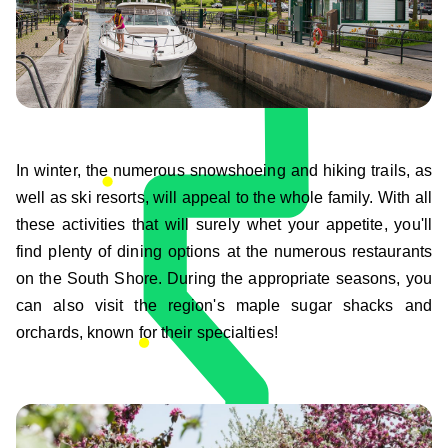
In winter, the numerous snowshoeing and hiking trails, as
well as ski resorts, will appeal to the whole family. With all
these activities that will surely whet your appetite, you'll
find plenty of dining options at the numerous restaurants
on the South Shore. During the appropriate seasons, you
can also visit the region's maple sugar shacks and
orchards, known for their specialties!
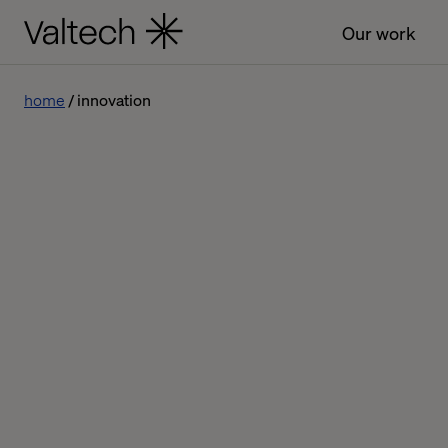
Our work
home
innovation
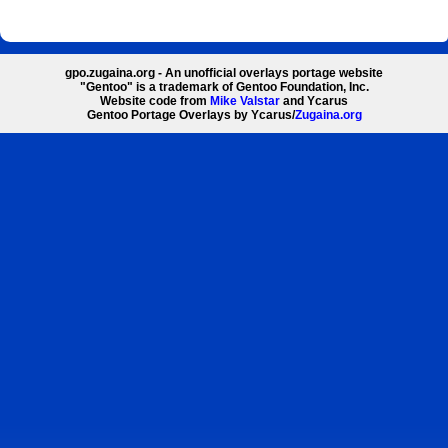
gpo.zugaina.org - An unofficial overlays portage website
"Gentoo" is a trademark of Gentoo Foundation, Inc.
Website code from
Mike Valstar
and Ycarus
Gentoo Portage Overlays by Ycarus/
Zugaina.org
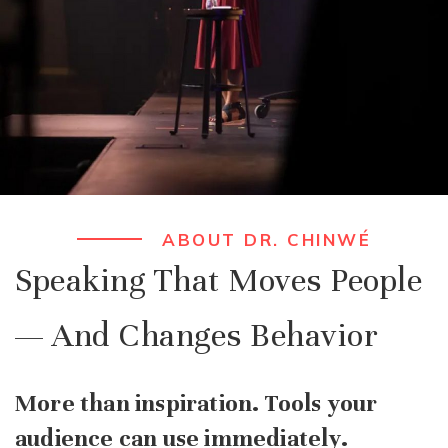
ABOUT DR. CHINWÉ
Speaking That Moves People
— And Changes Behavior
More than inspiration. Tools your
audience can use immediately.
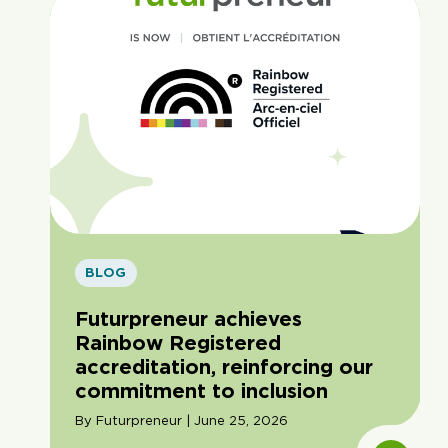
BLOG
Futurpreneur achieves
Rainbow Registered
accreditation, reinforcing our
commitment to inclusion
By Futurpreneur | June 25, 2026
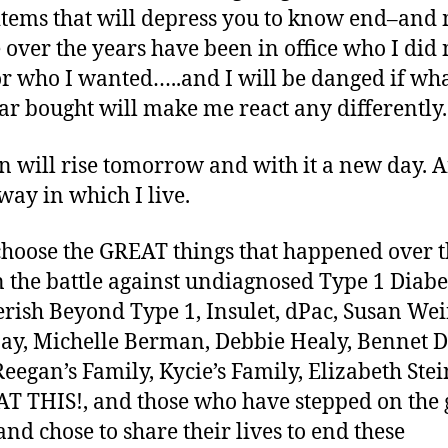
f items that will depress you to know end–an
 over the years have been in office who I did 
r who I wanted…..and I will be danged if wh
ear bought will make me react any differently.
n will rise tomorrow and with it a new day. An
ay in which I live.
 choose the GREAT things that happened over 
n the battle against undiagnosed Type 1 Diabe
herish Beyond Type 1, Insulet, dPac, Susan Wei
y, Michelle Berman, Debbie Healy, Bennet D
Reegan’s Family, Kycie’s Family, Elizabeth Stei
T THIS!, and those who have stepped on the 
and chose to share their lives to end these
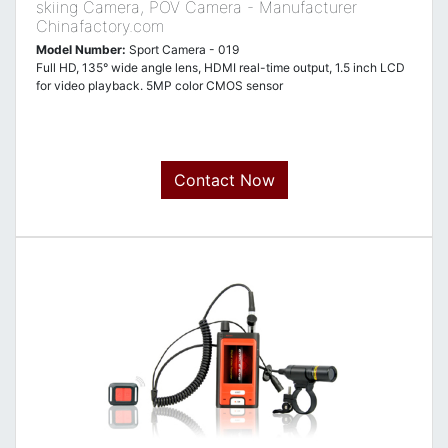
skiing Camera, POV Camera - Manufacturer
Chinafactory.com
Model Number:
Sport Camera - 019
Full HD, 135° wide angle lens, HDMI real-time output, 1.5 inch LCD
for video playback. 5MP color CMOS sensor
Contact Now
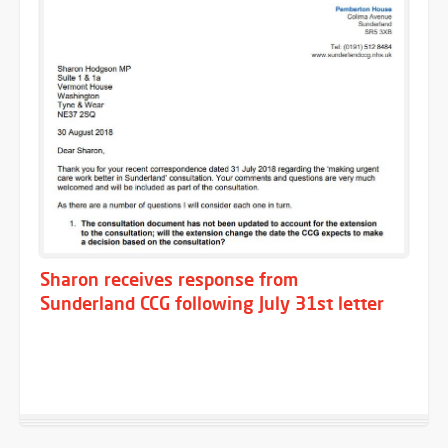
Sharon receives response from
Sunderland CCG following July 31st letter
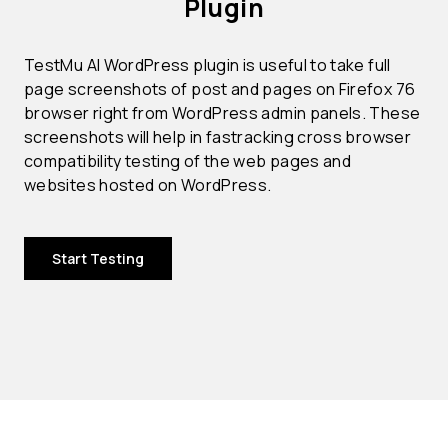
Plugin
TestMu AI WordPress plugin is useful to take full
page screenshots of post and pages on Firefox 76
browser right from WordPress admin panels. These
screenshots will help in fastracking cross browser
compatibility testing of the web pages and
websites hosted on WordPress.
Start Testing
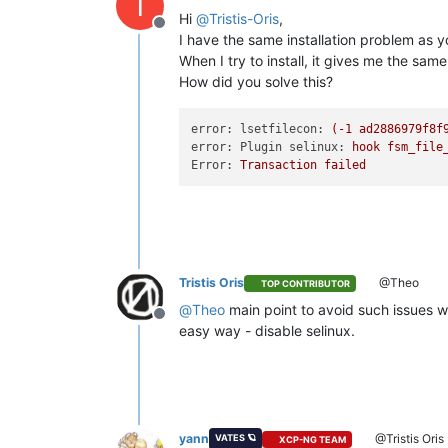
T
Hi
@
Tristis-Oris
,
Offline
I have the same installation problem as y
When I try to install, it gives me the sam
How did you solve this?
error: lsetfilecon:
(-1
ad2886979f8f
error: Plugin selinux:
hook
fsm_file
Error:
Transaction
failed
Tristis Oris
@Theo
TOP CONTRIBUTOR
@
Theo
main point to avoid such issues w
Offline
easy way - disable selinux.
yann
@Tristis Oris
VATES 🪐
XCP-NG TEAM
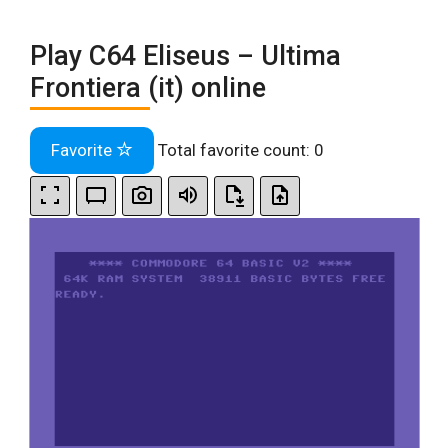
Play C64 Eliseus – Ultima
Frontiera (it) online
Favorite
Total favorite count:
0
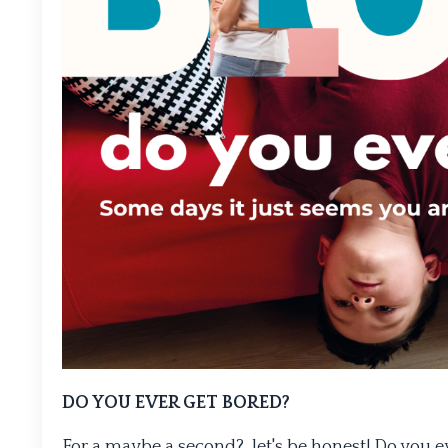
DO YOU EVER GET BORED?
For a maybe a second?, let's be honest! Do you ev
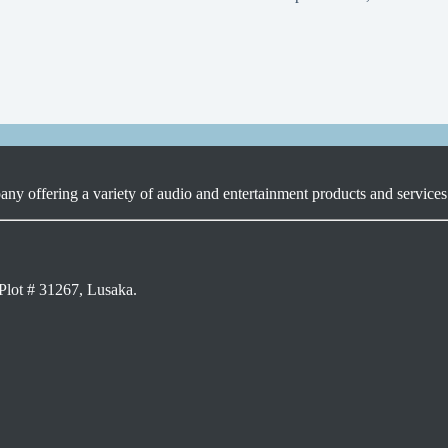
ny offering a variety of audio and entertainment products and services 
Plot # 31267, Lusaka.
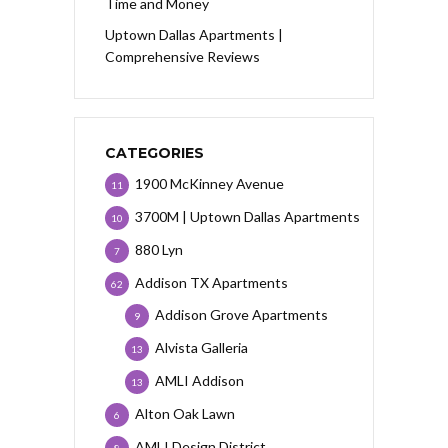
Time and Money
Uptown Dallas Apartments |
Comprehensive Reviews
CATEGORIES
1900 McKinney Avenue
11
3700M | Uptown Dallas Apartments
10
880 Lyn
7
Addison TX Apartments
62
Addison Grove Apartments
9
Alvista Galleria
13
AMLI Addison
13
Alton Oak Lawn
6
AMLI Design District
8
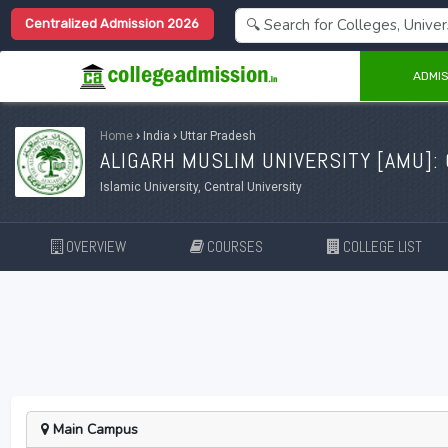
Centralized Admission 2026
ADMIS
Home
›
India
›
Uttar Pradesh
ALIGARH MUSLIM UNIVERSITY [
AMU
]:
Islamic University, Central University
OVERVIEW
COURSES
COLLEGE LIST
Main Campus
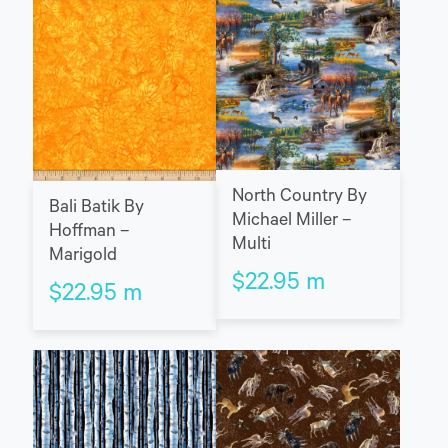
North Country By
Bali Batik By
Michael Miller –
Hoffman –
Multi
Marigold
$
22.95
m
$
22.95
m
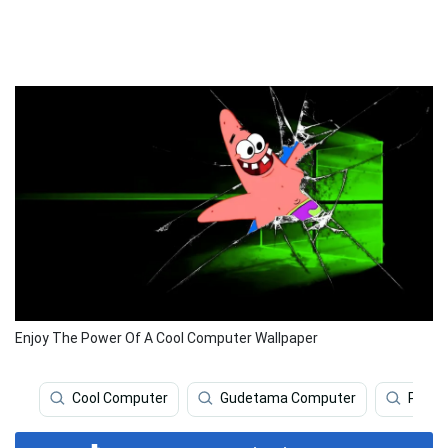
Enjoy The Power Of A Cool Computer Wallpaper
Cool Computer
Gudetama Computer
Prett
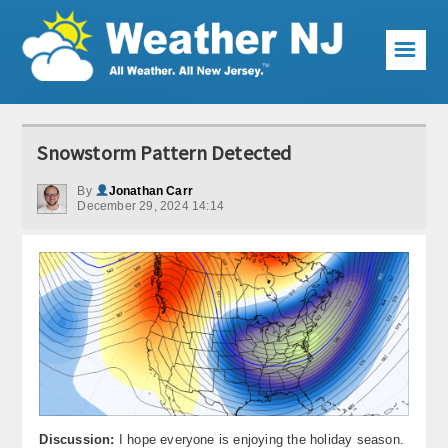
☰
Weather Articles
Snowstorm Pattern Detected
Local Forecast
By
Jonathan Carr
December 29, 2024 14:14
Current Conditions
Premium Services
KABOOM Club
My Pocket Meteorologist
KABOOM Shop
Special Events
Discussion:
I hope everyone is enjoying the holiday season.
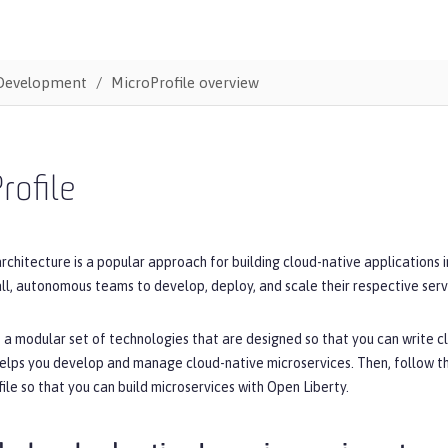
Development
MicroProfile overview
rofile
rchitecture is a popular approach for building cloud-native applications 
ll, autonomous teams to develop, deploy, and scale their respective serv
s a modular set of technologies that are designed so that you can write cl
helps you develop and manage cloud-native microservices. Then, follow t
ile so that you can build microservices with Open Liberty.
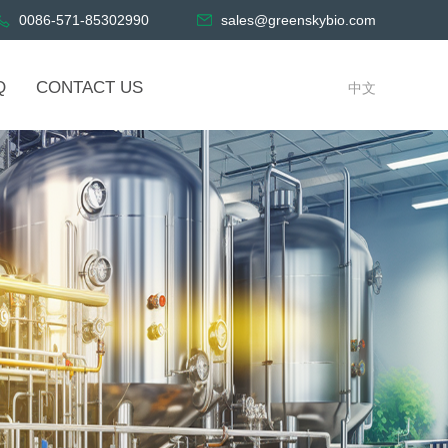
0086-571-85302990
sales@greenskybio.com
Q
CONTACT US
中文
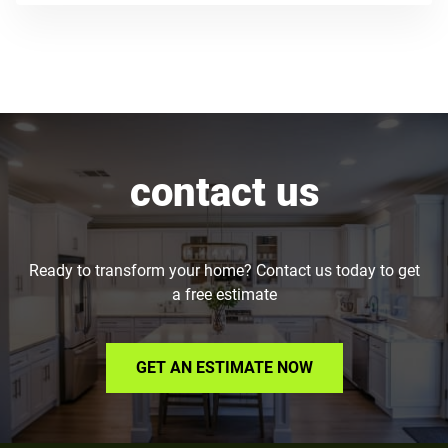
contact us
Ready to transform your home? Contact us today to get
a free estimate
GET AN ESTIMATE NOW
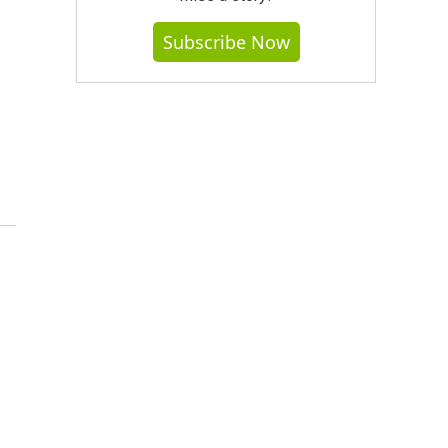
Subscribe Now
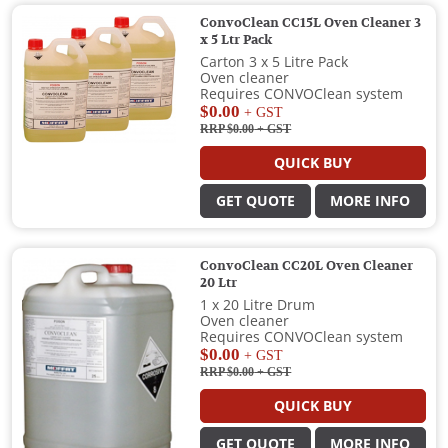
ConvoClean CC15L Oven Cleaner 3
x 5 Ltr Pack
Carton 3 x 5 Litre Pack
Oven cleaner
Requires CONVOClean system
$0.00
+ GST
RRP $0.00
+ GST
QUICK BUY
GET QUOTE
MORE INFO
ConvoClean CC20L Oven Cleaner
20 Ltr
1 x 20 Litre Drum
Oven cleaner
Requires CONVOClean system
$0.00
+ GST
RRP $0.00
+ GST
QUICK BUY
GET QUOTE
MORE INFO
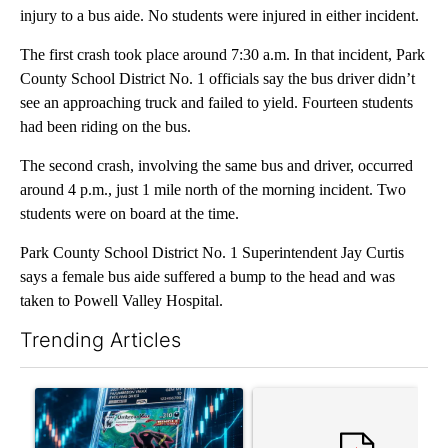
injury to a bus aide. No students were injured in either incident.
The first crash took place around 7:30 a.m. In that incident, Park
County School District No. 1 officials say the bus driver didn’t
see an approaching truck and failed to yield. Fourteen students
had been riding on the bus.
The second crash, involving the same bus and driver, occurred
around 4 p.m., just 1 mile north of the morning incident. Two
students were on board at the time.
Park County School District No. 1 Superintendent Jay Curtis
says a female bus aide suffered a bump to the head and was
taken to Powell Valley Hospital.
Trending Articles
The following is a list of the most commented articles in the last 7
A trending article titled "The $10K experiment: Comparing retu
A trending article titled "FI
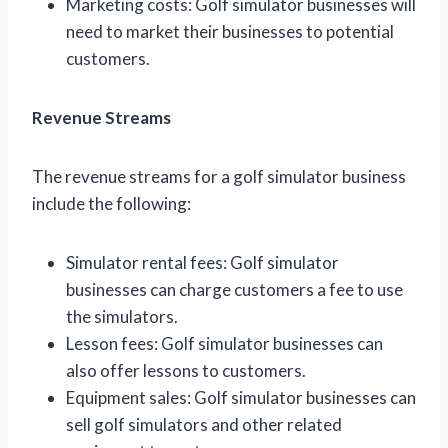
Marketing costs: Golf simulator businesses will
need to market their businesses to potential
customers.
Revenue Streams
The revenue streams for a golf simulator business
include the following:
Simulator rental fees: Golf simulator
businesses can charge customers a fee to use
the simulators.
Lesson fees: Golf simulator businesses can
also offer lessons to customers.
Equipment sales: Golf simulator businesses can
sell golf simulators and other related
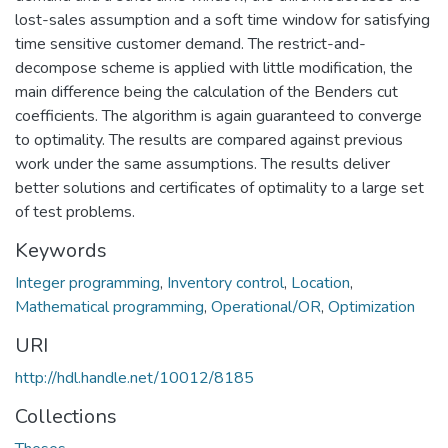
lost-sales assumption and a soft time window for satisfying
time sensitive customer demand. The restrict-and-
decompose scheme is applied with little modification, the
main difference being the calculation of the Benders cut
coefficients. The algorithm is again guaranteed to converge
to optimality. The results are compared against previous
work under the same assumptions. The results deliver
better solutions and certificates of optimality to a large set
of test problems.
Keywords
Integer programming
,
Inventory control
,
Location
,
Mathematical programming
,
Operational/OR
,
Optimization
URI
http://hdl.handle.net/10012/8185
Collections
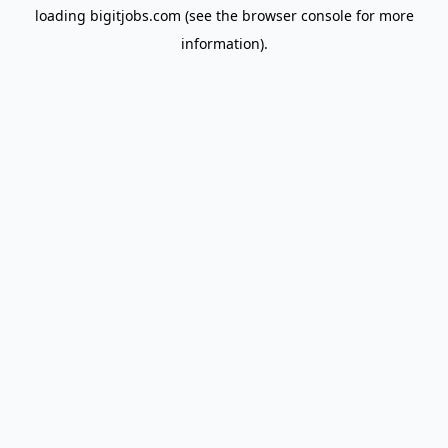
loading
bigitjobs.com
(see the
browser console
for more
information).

=-=-=

Requirement
Every entry must be transcribed exactly. Pictures do not belong in the copy.

Output of the exercise
In winter, the numerous snowshoeing and hiking trails, as
well as ski resorts, will appeal to the whole family. With all
these activities that will surely whet your appetite, you'll
find plenty of dining options at the numerous restaurants
on the South Shore. During the appropriate seasons, you
can also visit the region's maple sugar shacks and
orchards, known for their specialties!
Our work
home
innovation
gpo.zugaina.org - An unofficial overlays portage website
"Gentoo" is a trademark of Gentoo Foundation, Inc.
Website code from
Mike Valstar
and Ycarus
Gentoo Portage Overlays by Ycarus/
Zugaina.org
ABOUT DR. CHINWÉ
Speaking That Moves People
— And Changes Behavior
More than inspiration. Tools your
audience can use immediately.
BLOG
Futurpreneur achieves
Rainbow Registered
accreditation, reinforcing our
commitment to inclusion
By Futurpreneur | June 25, 2026
f items that will depress you to know end–an
 over the years have been in office who I did 
r who I wanted…..and I will be danged if wh
ear bought will make me react any differently.
n will rise tomorrow and with it a new day. An
ay in which I live.
 choose the GREAT things that happened over 
n the battle against undiagnosed Type 1 Diabe
herish Beyond Type 1, Insulet, dPac, Susan Wei
y, Michelle Berman, Debbie Healy, Bennet D
Reegan’s Family, Kycie’s Family, Elizabeth Stei
T THIS!, and those who have stepped on the 
and chose to share their lives to end these
skiing Camera, POV Camera - Manufacturer
Chinafactory.com
Model Number:
Sport Camera - 019
Full HD, 135° wide angle lens, HDMI real-time output, 1.5 inch LCD
for video playback. 5MP color CMOS sensor
Contact Now
Sharon receives response from
Sunderland CCG following July 31st letter
Plugin
TestMu AI WordPress plugin is useful to take full
page screenshots of post and pages on Firefox 76
browser right from WordPress admin panels. These
screenshots will help in fastracking cross browser
compatibility testing of the web pages and
websites hosted on WordPress.
Start Testing
T
Hi
@
Tristis-Oris
,
Offline
I have the same installation problem as y
When I try to install, it gives me the sam
How did you solve this?
error: lsetfilecon:
(-1
ad2886979f8f
error: Plugin selinux:
hook
fsm_file
Error:
Transaction
failed
Tristis Oris
@Theo
TOP CONTRIBUTOR
@
Theo
main point to avoid such issues w
Offline
easy way - disable selinux.
yann
@Tristis Oris
VATES 🪐
XCP-NG TEAM
Play C64 Eliseus – Ultima
Frontiera (it) online
Favorite
Total favorite count:
0
DO YOU EVER GET BORED?
For a maybe a second?, let's be honest! Do you ev
ny offering a variety of audio and entertainment products and services 
Plot # 31267, Lusaka.
Time and Money
Uptown Dallas Apartments |
Comprehensive Reviews
CATEGORIES
1900 McKinney Avenue
11
3700M | Uptown Dallas Apartments
10
880 Lyn
7
Addison TX Apartments
62
Addison Grove Apartments
9
Alvista Galleria
13
AMLI Addison
13
Alton Oak Lawn
6
AMLI Design District
8
Centralized Admission 2026
ADMIS
Home
›
India
›
Uttar Pradesh
ALIGARH MUSLIM UNIVERSITY [
AMU
]:
Islamic University, Central University
OVERVIEW
COURSES
COLLEGE LIST
Main Campus
North Country By
Bali Batik By
Michael Miller –
Hoffman –
Multi
Marigold
$
22.95
m
$
22.95
m
Enjoy The Power Of A Cool Computer Wallpaper
Cool Computer
Gudetama Computer
Prett
☰
Weather Articles
Snowstorm Pattern Detected
Local Forecast
By
Jonathan Carr
December 29, 2024 14:14
Current Conditions
Premium Services
KABOOM Club
My Pocket Meteorologist
KABOOM Shop
Special Events
Discussion:
I hope everyone is enjoying the holiday season.
Development
MicroProfile overview
rofile
rchitecture is a popular approach for building cloud-native applications 
ll, autonomous teams to develop, deploy, and scale their respective serv
s a modular set of technologies that are designed so that you can write cl
helps you develop and manage cloud-native microservices. Then, follow t
ile so that you can build microservices with Open Liberty.
0086-571-85302990
sales@greenskybio.com
Q
CONTACT US
中文
contact us
Ready to transform your home? Contact us today to get
a free estimate
GET AN ESTIMATE NOW
Subscribe Now
ConvoClean CC15L Oven Cleaner 3
x 5 Ltr Pack
Carton 3 x 5 Litre Pack
Oven cleaner
Requires CONVOClean system
$0.00
+ GST
RRP $0.00
+ GST
QUICK BUY
GET QUOTE
MORE INFO
ConvoClean CC20L Oven Cleaner
20 Ltr
1 x 20 Litre Drum
Oven cleaner
Requires CONVOClean system
$0.00
+ GST
RRP $0.00
+ GST
QUICK BUY
GET QUOTE
MORE INFO
injury to a bus aide. No students were injured in either incident.
The first crash took place around 7:30 a.m. In that incident, Park
County School District No. 1 officials say the bus driver didn’t
see an approaching truck and failed to yield. Fourteen students
had been riding on the bus.
The second crash, involving the same bus and driver, occurred
around 4 p.m., just 1 mile north of the morning incident. Two
students were on board at the time.
Park County School District No. 1 Superintendent Jay Curtis
says a female bus aide suffered a bump to the head and was
taken to Powell Valley Hospital.
Trending Articles
The following is a list of the most commented articles in the last 7
A trending article titled "The $10K experiment: Comparing retu
A trending article titled "FI
Marketing costs: Golf simulator businesses will
need to market their businesses to potential
customers.
Revenue Streams
The revenue streams for a golf simulator business
include the following:
Simulator rental fees: Golf simulator
businesses can charge customers a fee to use
the simulators.
Lesson fees: Golf simulator businesses can
also offer lessons to customers.
Equipment sales: Golf simulator businesses can
sell golf simulators and other related
lost-sales assumption and a soft time window for satisfying
time sensitive customer demand. The restrict-and-
decompose scheme is applied with little modification, the
main difference being the calculation of the Benders cut
coefficients. The algorithm is again guaranteed to converge
to optimality. The results are compared against previous
work under the same assumptions. The results deliver
better solutions and certificates of optimality to a large set
of test problems.
Keywords
Integer programming
,
Inventory control
,
Location
,
Mathematical programming
,
Operational/OR
,
Optimization
URI
http://hdl.handle.net/10012/8185
Collections
loading
bigitjobs.com
(see the
browser console
for more
information).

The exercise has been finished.